Originally created 07/01/03

It's the 'pits' for SRS



One of the most important missions federal, state and local leaders are seeking for the Savannah River Site is a "pit" facility to replace the nation's nuclear weapons triggers.

A public hearing on a draft environmental impact statement concerning the proposed facility is at 6 p.m. July 7 at the North Augusta Community Center. We urge region residents who support the new nuclear mission to turn out in force. You can be sure that anti-nuke, anti-defense forces will turn out as many people as possible to beat back the new nuclear weapons project.

The project, costing between $2.2 billion and $4.1 billion to build, and slated to start in 2011, would create up to 1,100 high-paying construction jobs and about 1,800 high-tech science and nuclear jobs upon its completion in 2018.

Such a mission would ensure a bright future for SRS, which, for now, is mostly charged with cleaning up radioactive waste after 40 years of the Cold War.

A "pit" is a hollow sphere of plutonium material that is a critical component for nuclear weapons. The pit functions as a trigger to allow the weapon to operate properly.

Since the Rocky Flats plant in Colorado shut down pit production in 1989, the United States is the only nuclear power without the capability to manufacture the triggers.

SRS is competing with four other Department of Energy nuclear sites for the "pit" project. Certainly congressional politics will play a role in deciding which plant gets it, but practical considerations will still be critical - and on that score, SRS should have a leg up on the competition.

It has the world's most complete and modern infrastructure specifically designed for plutonium, and it has the largest, best-trained work force with extensive experience handling plutonium. Also, SRS has traditionally enjoyed a strong base of community support for its defense and nuclear missions.

Plus, if DOE does pick SRS for the "pit" project, it will return the site to its original purpose - nuclear weapons production.

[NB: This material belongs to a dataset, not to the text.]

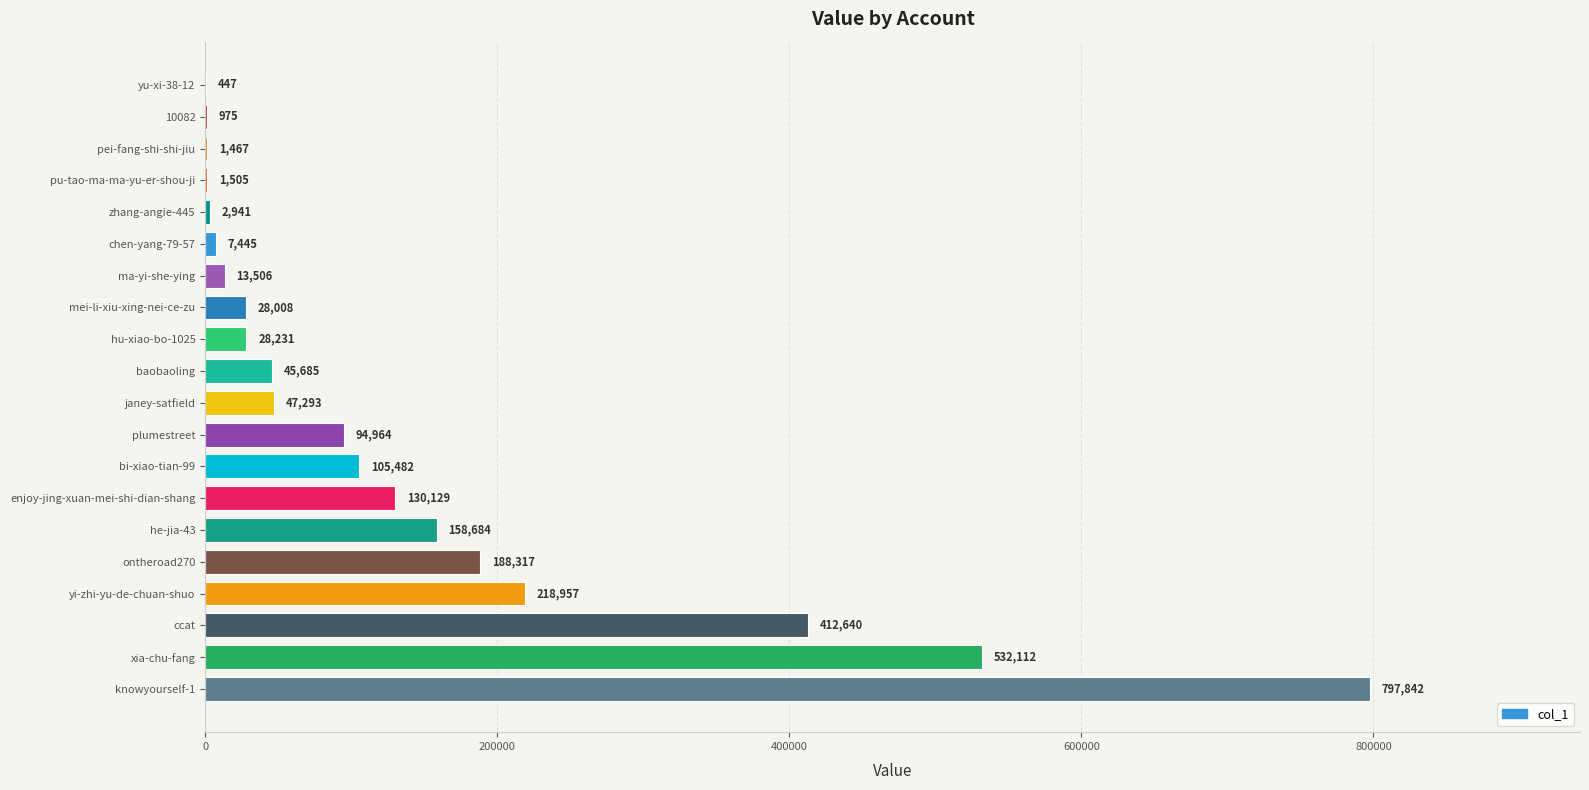

Between mei-li-xiu-xing-nei-ce-zu and hu-xiao-bo-1025, which is larger?

hu-xiao-bo-1025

With all this going for the site, public hearings like the one in North Augusta July 7 are logical places for foes of the new nuclear mission to make their stand, says Westinghouse Savannah River Co. spokesman Will Callicott, who expects demonstrators and pickets to put in an appearance, too. It could be quite a show.

Nuclear foes feel if they can discredit SRS as a site for "pit" production it would make it easier for them to discredit "pit" production anywhere. That's why it's necessary for the Central Savannah River Area to turn out three days after Independence Day celebrations to demonstrate their patriotic support for SRS.

The attitude of local communities toward new projects has a significant impact on the Energy Department's decision of where to locate them. We don't want anyone to think the anti-nuke crowd speaks for the entire area.